To do: Collect every line in the rows below that contains the string "sketchPlane". Letter case counts.

---------- Data supplied

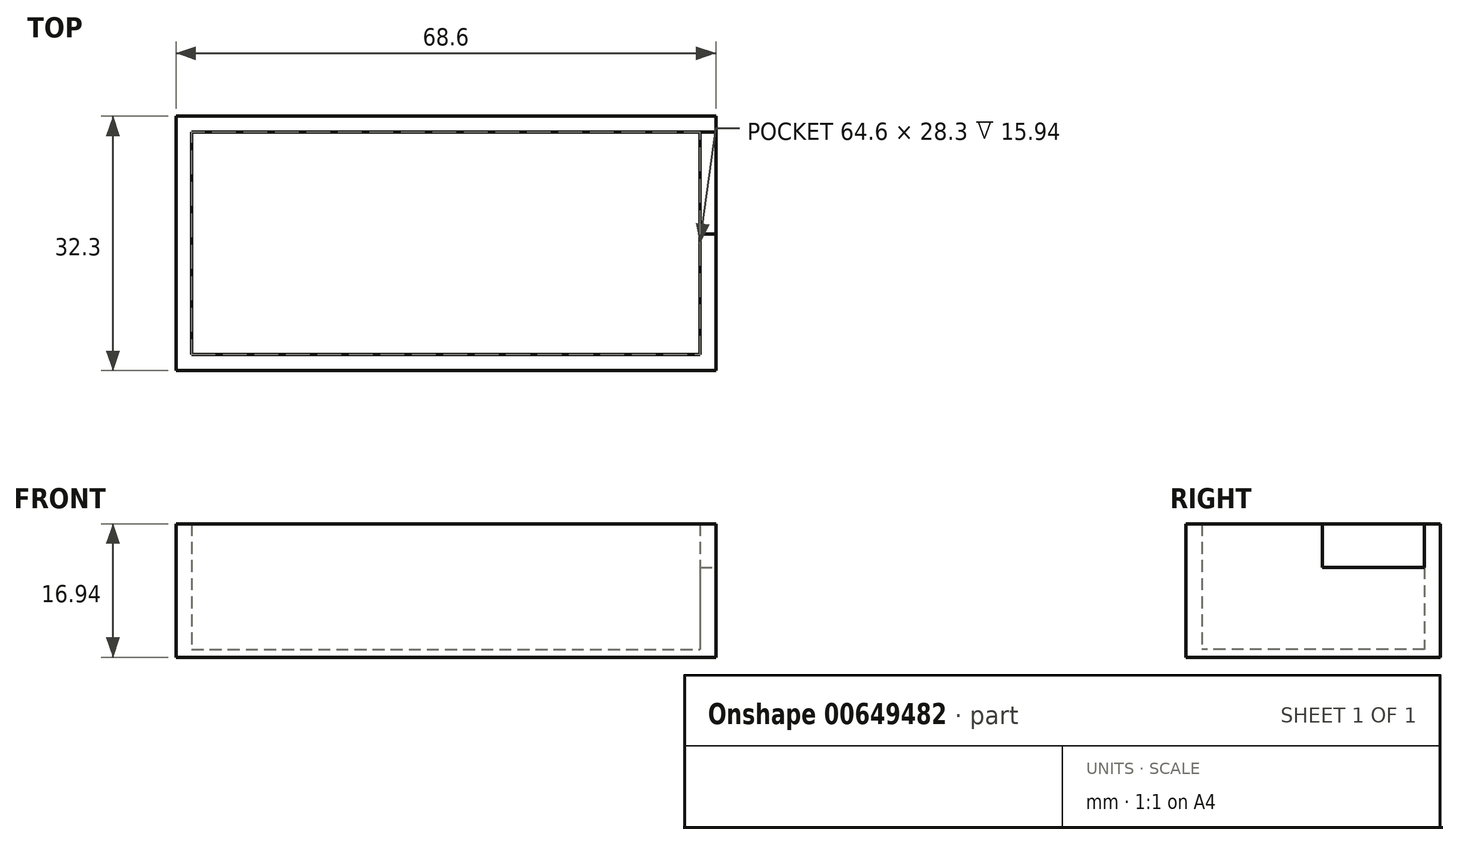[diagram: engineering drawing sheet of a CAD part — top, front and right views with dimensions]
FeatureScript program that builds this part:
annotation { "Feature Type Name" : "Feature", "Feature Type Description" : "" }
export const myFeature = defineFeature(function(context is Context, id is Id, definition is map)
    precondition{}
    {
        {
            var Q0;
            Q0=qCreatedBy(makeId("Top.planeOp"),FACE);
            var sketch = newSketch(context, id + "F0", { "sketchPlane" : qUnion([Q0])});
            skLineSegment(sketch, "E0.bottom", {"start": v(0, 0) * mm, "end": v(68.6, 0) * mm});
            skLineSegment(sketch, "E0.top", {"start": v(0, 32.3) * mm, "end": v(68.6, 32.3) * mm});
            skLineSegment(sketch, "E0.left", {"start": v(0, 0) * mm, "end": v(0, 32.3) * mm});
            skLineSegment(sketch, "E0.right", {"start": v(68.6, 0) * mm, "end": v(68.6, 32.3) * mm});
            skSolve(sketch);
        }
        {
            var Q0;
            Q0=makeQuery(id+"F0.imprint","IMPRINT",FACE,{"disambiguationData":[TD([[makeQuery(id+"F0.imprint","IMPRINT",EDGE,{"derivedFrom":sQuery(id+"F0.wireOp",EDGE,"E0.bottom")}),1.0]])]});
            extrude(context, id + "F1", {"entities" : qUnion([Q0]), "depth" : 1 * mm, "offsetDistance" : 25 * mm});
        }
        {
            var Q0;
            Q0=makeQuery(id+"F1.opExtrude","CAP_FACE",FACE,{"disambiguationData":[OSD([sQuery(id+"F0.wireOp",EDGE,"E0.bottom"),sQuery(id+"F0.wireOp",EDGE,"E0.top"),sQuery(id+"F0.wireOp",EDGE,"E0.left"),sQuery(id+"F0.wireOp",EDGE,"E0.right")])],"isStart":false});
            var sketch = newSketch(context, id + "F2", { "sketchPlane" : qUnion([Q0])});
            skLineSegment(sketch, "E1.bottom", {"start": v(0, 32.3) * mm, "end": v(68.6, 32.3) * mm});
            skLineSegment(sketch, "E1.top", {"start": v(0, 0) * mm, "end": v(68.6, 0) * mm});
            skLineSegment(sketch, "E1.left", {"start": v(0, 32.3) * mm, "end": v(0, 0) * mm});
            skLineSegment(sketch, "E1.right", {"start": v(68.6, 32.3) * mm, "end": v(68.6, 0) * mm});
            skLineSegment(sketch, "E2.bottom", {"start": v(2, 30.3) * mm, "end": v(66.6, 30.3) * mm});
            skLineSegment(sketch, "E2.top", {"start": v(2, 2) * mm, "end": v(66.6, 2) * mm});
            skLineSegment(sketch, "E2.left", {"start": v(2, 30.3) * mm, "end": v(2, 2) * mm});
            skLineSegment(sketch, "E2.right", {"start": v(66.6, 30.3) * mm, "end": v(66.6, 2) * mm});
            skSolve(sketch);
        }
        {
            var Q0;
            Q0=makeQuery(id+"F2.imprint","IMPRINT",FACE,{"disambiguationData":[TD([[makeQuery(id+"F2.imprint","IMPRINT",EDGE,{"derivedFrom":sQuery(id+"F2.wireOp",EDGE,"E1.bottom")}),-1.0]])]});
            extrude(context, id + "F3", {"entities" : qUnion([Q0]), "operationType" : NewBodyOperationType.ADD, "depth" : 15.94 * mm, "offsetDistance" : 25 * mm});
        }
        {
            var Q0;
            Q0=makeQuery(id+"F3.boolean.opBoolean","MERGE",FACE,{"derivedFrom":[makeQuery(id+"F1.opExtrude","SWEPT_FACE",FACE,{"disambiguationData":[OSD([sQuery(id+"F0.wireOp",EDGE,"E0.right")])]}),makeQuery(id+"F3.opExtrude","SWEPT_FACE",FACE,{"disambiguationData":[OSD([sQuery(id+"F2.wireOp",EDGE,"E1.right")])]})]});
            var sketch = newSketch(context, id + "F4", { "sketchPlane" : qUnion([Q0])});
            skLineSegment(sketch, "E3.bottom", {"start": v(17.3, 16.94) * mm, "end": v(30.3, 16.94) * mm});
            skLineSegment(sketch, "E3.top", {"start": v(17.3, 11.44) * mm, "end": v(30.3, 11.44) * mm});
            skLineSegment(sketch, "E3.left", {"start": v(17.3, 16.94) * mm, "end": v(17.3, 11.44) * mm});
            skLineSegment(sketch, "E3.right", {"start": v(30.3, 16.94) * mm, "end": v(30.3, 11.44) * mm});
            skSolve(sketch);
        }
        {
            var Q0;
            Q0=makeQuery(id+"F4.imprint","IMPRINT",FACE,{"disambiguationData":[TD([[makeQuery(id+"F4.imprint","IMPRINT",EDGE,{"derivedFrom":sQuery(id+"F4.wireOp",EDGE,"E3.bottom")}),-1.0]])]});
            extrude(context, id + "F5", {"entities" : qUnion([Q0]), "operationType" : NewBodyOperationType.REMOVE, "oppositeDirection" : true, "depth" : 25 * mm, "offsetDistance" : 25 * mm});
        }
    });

--------------------

Finished answer:
            var sketch = newSketch(context, id + "F0", { "sketchPlane" : qUnion([Q0])});
            var sketch = newSketch(context, id + "F2", { "sketchPlane" : qUnion([Q0])});
            var sketch = newSketch(context, id + "F4", { "sketchPlane" : qUnion([Q0])});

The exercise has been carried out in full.